Deutsche Bank AG, London Branch (the “Bank“), acting as Agent provided US$30 million in debt financing, with the proceeds dedicated to completion of the Luz del Cobre Copper Project, including the settlements with creditors. The Loan accrues interest at 10% without payment for the first nine months, then amortizes over a 48 month period. US$5 million is held in a Performance Reserve Account, with US$3 million to be released when the copper production reaches 1500 tonnes over three consecutive months, approximately 80% of design capacity of the copper recovery plant. The remaining US$2 million will be held until two months prior to the end of the amortization period.
The Company entered into a Copper Collar Swap Transaction with the Bank for 190 tonnes per month for 48 months (approximately 30% of projected production) whereby if the average price of copper for the month is below US$4500 per tonne, the Bank will pay the Company the difference, and if the price exceeds US$9525 per tonne the Company will pay the Bank the excess over US$9525 for the 190 tonnes per month.

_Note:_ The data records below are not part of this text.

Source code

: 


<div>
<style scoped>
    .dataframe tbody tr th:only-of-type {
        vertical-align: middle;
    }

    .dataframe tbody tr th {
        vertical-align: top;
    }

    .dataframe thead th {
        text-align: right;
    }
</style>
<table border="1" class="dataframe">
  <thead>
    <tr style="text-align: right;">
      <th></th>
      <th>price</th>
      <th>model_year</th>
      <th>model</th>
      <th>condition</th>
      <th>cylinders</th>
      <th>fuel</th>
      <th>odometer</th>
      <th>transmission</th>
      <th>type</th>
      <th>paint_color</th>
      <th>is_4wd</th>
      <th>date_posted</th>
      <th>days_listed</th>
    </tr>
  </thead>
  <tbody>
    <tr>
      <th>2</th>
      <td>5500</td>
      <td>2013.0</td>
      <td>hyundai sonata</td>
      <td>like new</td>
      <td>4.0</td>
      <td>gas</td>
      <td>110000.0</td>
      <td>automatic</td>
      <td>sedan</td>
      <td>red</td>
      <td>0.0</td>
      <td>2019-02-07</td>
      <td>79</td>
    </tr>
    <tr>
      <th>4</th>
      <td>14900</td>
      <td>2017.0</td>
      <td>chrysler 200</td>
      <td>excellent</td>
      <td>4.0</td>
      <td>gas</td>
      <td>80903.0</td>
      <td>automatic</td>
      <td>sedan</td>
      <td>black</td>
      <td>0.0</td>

The Company also entered into a Copper Call Option Agreement whereby the Bank will have a call on 150 tonnes per month for 48 months at a price of US$10,100 per tonne.
Security arrangements have been put in place with respect to the new debt financing, including a new first lien on the mining concessions and the fixed assets in Mexico and a pledge of the shares of Minerales Libertad, S.A. de C.V. (“ML“), the Company’s wholly owned subsidiary in Mexico. ML proposes to put the Luz del Cobre Copper Project into production as early as the first quarter of 2012. Staffing of the Project is in process, with senior positions being filled in August; the planning of the remaining development and construction work is well advanced.

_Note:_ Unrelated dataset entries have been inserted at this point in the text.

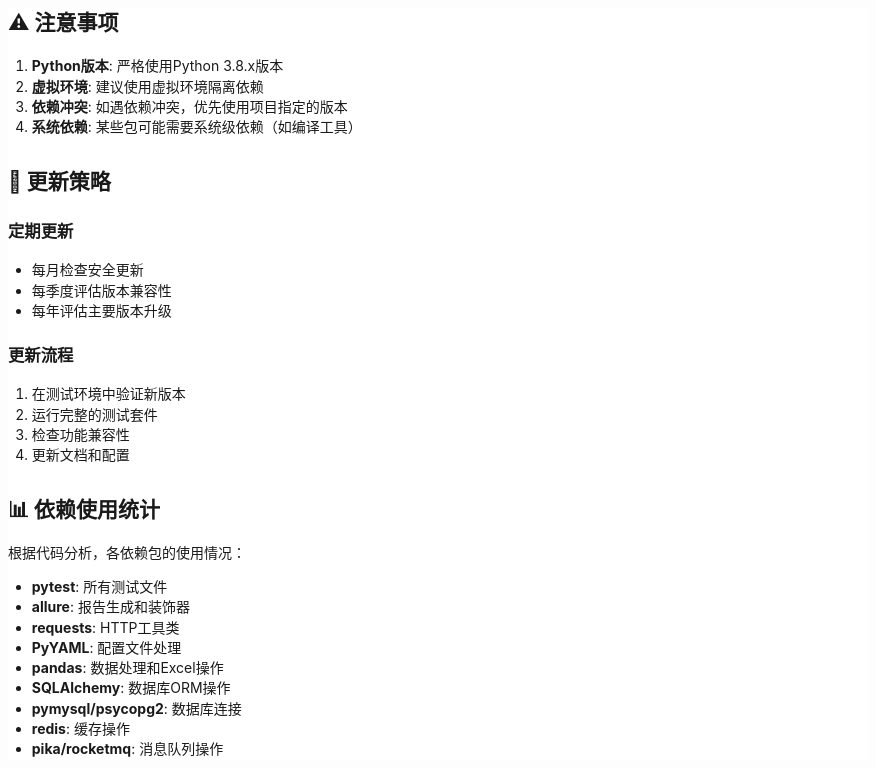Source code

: ## ⚠️ 注意事项

1. **Python版本**: 严格使用Python 3.8.x版本
2. **虚拟环境**: 建议使用虚拟环境隔离依赖
3. **依赖冲突**: 如遇依赖冲突，优先使用项目指定的版本
4. **系统依赖**: 某些包可能需要系统级依赖（如编译工具）

## 🔄 更新策略

### 定期更新
- 每月检查安全更新
- 每季度评估版本兼容性
- 每年评估主要版本升级

### 更新流程
1. 在测试环境中验证新版本
2. 运行完整的测试套件
3. 检查功能兼容性
4. 更新文档和配置

## 📊 依赖使用统计

根据代码分析，各依赖包的使用情况：

- **pytest**: 所有测试文件
- **allure**: 报告生成和装饰器
- **requests**: HTTP工具类
- **PyYAML**: 配置文件处理
- **pandas**: 数据处理和Excel操作
- **SQLAlchemy**: 数据库ORM操作
- **pymysql/psycopg2**: 数据库连接
- **redis**: 缓存操作
- **pika/rocketmq**: 消息队列操作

Final Approval of the listing of the Company as a Tier 1 Mining Issuer on the TSX Venture Exchange is subject to the satisfaction of certain conditions stipulated by the Exchange. A Filing Statement which discloses Material Facts related to the Company, including the effect of the current Financing on the Company’s Balance Sheet on a Pro Forma basis, as well as the Loan Agreement with the Bank will be filed on SEDAR today.
The 652,320,285 common shares of the Company currently outstanding are subject to a trading halt and will remain halted pending the listing approval by the TSX Venture Exchange.
Zaruma Resources Inc. is a pre-production stage company listed on the TSX-V NEX Board (symbol ZMR.H) and the Frankfurt Stock Exchange (symbol: ZMR).
Neither TSX Venture Exchange nor its Regulation Services Provider (as that term is defined in the policies of the TSX Venture Exchange) accepts responsibility for the adequacy or accuracy of this release.